* TEXT BLOCK:

** Begin **

Factors and Multiples

The answer is C. As noted in the Definitions section, both divisor and factor refer to a number that divides evenly into another number. That means, in turn, that the greatest common divisor (identical to the greatest common factor) must be the largest number that divides into two or more numbers. Choice A doesn’t work here because, although $2$ is a divisor of both $8$ and $12$, it is not the largest divisor. Choice B is not right because $3$ divides evenly into $12$ but not into $8$. Similarly, choice D gives us a number that divides into $12$ but not into $8$. Choice C proposes the largest number that is a divisor of both $8$ and $12$.

The answer is B. Choice A doesn’t work because 15 is a factor of 90 but not a multiple of 6. Choice C has the same problem. Meanwhile, Choice D features the opposite conditions: 60 is a multiple of 6 but not a factor of 90.

The answer is A. We can approach this problem by recognizing that the prime factors of $6$ are $2$ and $3$. This means that any multiple of $6$ must also be multiples of $2$ and $3$. In one step, we’ve confirmed that statements I and II are true. What about statement III? For a number to be a multiple of $4$, it must contain two $2$’s as factors. But we only know for sure that this number contains one $2$. So statement III goes too far for us to know for certain.

If you prefer to plug in numbers, you could try $12$, $18$, and $24$. All three of those numbers are multiples of $2$ and $3$, so this exercise appears to confirm statements I and II. Regarding statement III, although $12$ and $24$ and multiples of $4$, $18$ is not, so we have proved that statement III does not work.

** End **

* REQUIRED TASK:
List the numbers that the factors and multiples explanations above suggest plugging in to test the statements.

* Data entries:

** Begin **

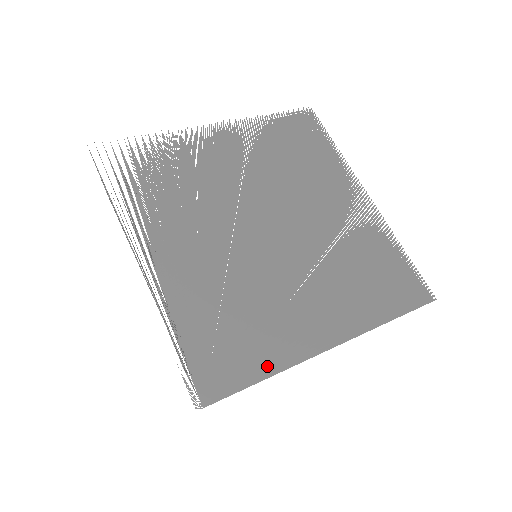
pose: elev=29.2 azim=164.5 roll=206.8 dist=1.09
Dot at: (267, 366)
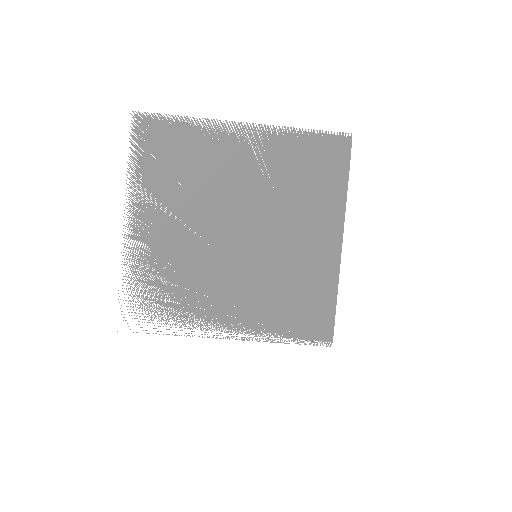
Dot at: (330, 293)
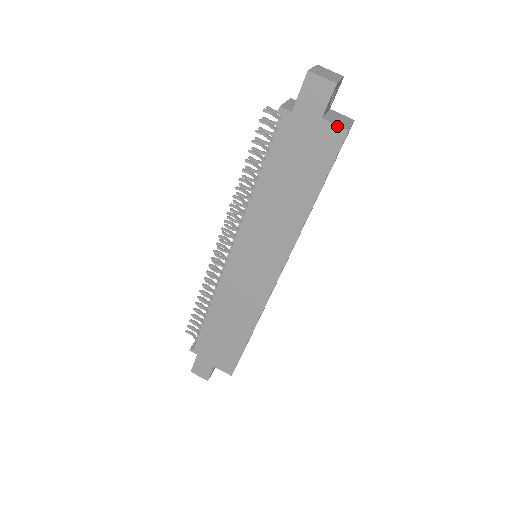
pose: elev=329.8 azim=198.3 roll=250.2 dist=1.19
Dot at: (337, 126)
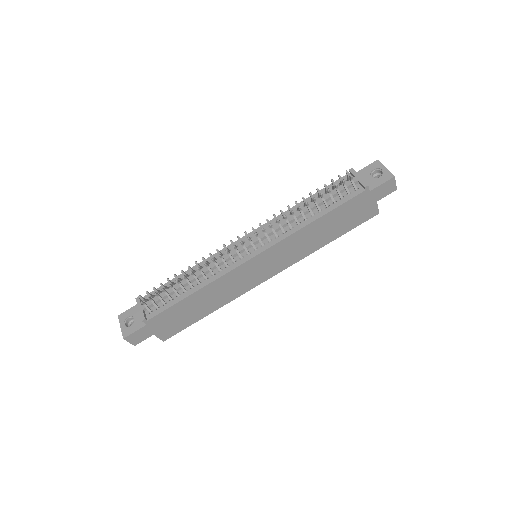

** End **

* ANSWER BELOW:
12, 18, 24